第2章 真実とは何か?
「ねぇ、ソフィストの一人プロタゴラスの事だけど。」
歩きながらふいにウンディーネが話を切り出した。
「トゥリオイを作ったんですってね。」
「あ~アテネの植民地のことだろう?」
ケンタウロスが思い出して続けた。
「彼の史書に書いてあったもの。ディオゲネス・ラエルティオスは『哲学者列伝』の中でプロタゴラスを原子論者デモクリトスに学んだってね。」
ウンディーネが図書館で借りてきたのと、2人に本を見せた。
「ディオゲネス・ラエルティオス?誰だそれ?」
ディオがウンディーネに聞いた。
「あら、知らないの?彼は哲学史家でギリシア哲学者列伝の著者として知らているわよ。」
「その本を読んだことあるのかい?」
ディオがさらに聞いた。
「ええ、少しね。でもあまりにも難しくて途中で諦めてしまったけれどね。

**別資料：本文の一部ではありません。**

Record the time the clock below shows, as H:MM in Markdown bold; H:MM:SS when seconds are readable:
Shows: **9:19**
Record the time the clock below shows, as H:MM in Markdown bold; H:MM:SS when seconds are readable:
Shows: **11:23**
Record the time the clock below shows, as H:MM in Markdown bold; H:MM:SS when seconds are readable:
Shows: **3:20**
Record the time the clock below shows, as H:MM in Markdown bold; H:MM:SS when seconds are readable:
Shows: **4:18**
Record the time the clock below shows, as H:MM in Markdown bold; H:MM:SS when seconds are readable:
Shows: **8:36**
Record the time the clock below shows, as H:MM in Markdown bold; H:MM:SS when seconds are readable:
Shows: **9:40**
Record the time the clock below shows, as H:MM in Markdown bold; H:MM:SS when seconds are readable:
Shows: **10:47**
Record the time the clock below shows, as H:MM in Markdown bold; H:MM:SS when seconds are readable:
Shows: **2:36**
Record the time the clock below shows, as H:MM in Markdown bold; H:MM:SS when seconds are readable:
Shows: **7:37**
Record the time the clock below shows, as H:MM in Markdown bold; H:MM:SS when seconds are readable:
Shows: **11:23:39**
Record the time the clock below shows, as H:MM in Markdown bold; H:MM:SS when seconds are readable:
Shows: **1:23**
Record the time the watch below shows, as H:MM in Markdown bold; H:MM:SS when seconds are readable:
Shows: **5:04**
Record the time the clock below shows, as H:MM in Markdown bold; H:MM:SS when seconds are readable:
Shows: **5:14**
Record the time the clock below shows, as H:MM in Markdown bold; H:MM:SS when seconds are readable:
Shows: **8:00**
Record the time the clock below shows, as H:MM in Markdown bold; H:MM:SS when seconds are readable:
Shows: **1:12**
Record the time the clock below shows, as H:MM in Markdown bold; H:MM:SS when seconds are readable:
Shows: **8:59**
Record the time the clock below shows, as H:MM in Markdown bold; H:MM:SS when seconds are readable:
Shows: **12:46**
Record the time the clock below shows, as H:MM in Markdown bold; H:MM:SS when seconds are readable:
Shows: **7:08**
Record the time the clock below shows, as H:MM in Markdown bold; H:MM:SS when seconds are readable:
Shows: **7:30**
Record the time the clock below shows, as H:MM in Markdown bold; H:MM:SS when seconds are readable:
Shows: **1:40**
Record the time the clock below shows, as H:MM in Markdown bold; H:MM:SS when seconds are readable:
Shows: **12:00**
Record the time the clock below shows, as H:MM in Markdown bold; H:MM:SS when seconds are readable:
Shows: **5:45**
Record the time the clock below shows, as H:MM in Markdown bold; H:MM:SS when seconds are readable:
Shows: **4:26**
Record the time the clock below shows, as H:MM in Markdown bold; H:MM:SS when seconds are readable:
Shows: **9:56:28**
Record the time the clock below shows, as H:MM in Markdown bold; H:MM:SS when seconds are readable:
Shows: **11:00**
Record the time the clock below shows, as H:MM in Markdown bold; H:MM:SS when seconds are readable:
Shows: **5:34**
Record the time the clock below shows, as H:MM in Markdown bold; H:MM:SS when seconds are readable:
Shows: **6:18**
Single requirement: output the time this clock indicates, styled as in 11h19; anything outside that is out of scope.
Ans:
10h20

」
ウンディーネはため息をついた。
「凄いな~。そんな難しい本によく手がつけられるね。」
ケンタウロスは感心して目を輝かせた。
「えっと、デモクリトスはソクラテスより前に生まれたんだよな。」
ディオの言葉にウンディーネが頷いた。
「彼はソフィストじゃないよね?」
「さあ、どうかしら?この本にはそこまで詳しくは書かれていなかったもの。」
そんな話を歩きながらしていると廊下の向こうから足音が聞こえてきた。
「な・・・何?」
3人は角に隠れて足音のする方を少し覗き見た。
「誰か来るぞ!」
ディオが小声で言ったその時足音はさらに大きくなった。
「さぁ、こちらへどうぞ。」
そこには幾何学のタレス先生と見知らぬ男性が並んで歩いていた。そして3人は先生が見知らぬ男をある部屋に案内している所を見てしまったのである。
「誰なの一体?」
ウンディーネが眉をひそめる。
先生に部屋に入るように促された男性は”すまない”と一言だけ言って中に入っていった。
バタン
「学校に来客なんて珍しいわよ。」
と言うウンディーネにケンタウロスが首をかしげた。
「新任の教師とかじゃない?例えば女性教師が産休に入ったんでその代わりとか。」
「そうなのかな~?僕はあの人どこかで見たことある気がするな。」
ディオは腕を組みその男を思い出そうとしたが結局思い出せなかった。
しかしあの男の正体は何なのか?3人のもしかしたら・・・という嫌な予感が頭をよぎっていた。